Il quadro cambia sensibilmente lungo la Penisola. Le regioni del Nord mostrano dati migliori rispetto alla media nazionale, con il 44% delle scuole accessibili, mentre il Mezzogiorno resta in maggiore difficoltà fermandosi al 35%. Tra le realtà più virtuose spicca la Valle d’Aosta, dove il 64% degli istituti è privo di barriere fisiche. All’estremo opposto si trovano Liguria e Campania, che registrano le percentuali più basse di scuole accessibili, rispettivamente con il 29% e il 30%.
Tra gli ostacoli più diffusi emerge la mancanza di ascensori adeguati o la presenza di impianti non utilizzabili dalle persone con disabilità, problema che riguarda la metà degli edifici scolastici. Persistono inoltre carenze legate ai servoscala interni, assenti nel 37% delle scuole, mentre un quarto degli istituti non dispone di bagni a norma o di rampe interne per superare i dislivelli. Più limitati, invece, i casi di scale e porte fuori norma.
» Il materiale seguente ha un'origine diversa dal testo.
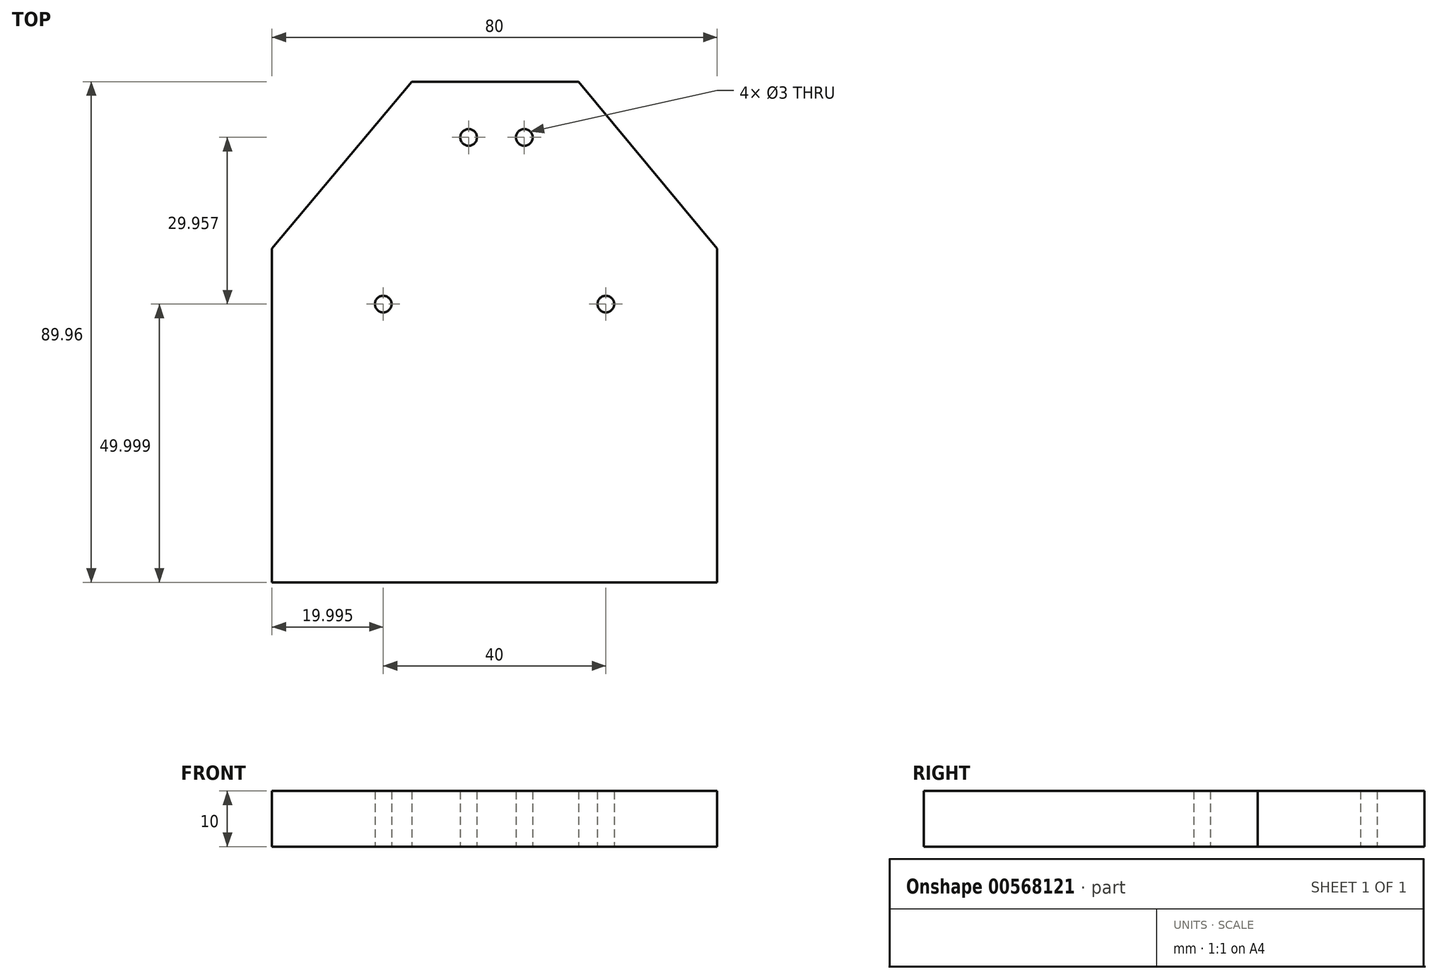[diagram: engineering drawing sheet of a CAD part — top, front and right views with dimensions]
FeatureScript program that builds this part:
annotation { "Feature Type Name" : "Feature", "Feature Type Description" : "" }
export const myFeature = defineFeature(function(context is Context, id is Id, definition is map)
    precondition{}
    {
        {
            var Q0;
            Q0=qCreatedBy(makeId("Top.planeOp"),FACE);
            var sketch = newSketch(context, id + "F0", { "sketchPlane" : qUnion([Q0])});
            skLineSegment(sketch, "E0", {"start": v(-40.34, 6.79) * mm, "end": v(39.66, 6.79) * mm});
            skLineSegment(sketch, "E1", {"start": v(39.66, 6.79) * mm, "end": v(39.66, 66.79) * mm});
            skLineSegment(sketch, "E2", {"start": v(-40.34, 6.79) * mm, "end": v(-40.34, 66.79) * mm});
            skLineSegment(sketch, "E3", {"start": v(-15.22, 96.75) * mm, "end": v(14.78, 96.75) * mm});
            skLineSegment(sketch, "E4", {"start": v(0, 66.79) * mm, "end": v(0, 96.79) * mm, "construction": true});
            skLineSegment(sketch, "E5", {"start": v(-15.22, 96.75) * mm, "end": v(-40.34, 66.79) * mm});
            skLineSegment(sketch, "E6", {"start": v(14.78, 96.75) * mm, "end": v(39.66, 66.79) * mm});
            skCircle(sketch, "E7", {"center": v(-20.34, 56.79) * mm, "radius": 1.5 * mm});
            skCircle(sketch, "E8", {"center": v(19.66, 56.79) * mm, "radius": 1.5 * mm});
            skCircle(sketch, "E9", {"center": v(5, 86.75) * mm, "radius": 1.5 * mm});
            skCircle(sketch, "E10", {"center": v(-5, 86.75) * mm, "radius": 1.5 * mm});
            skSolve(sketch);
        }
        {
            var Q0;
            Q0 = qSketchRegion(id + "F0", true);
            extrude(context, id + "F1", {"entities" : qUnion([Q0]), "depth" : 10 * mm, "offsetDistance" : 25 * mm});
        }
    });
Restano particolarmente indietro anche gli strumenti destinati agli studenti con disabilità sensoriali. Solo il 16,5% delle scuole dispone di segnalazioni visive per alunni con sordità o ipoacusia. Ancora più rare le mappe tattili e i percorsi a rilievo per studenti ciechi o ipovedenti, presenti appena nell’1,2% degli istituti.
Nonostante le criticità diffuse, soltanto il 12% delle scuole ha realizzato nell’ultimo anno interventi per eliminare le barriere architettoniche. A ciò si aggiunge la scarsità di parcheggi riservati alle persone con disabilità: sono presenti nel 44% delle scuole, con percentuali che salgono al 49% al Nord e scendono al 39% nel Mezzogiorno.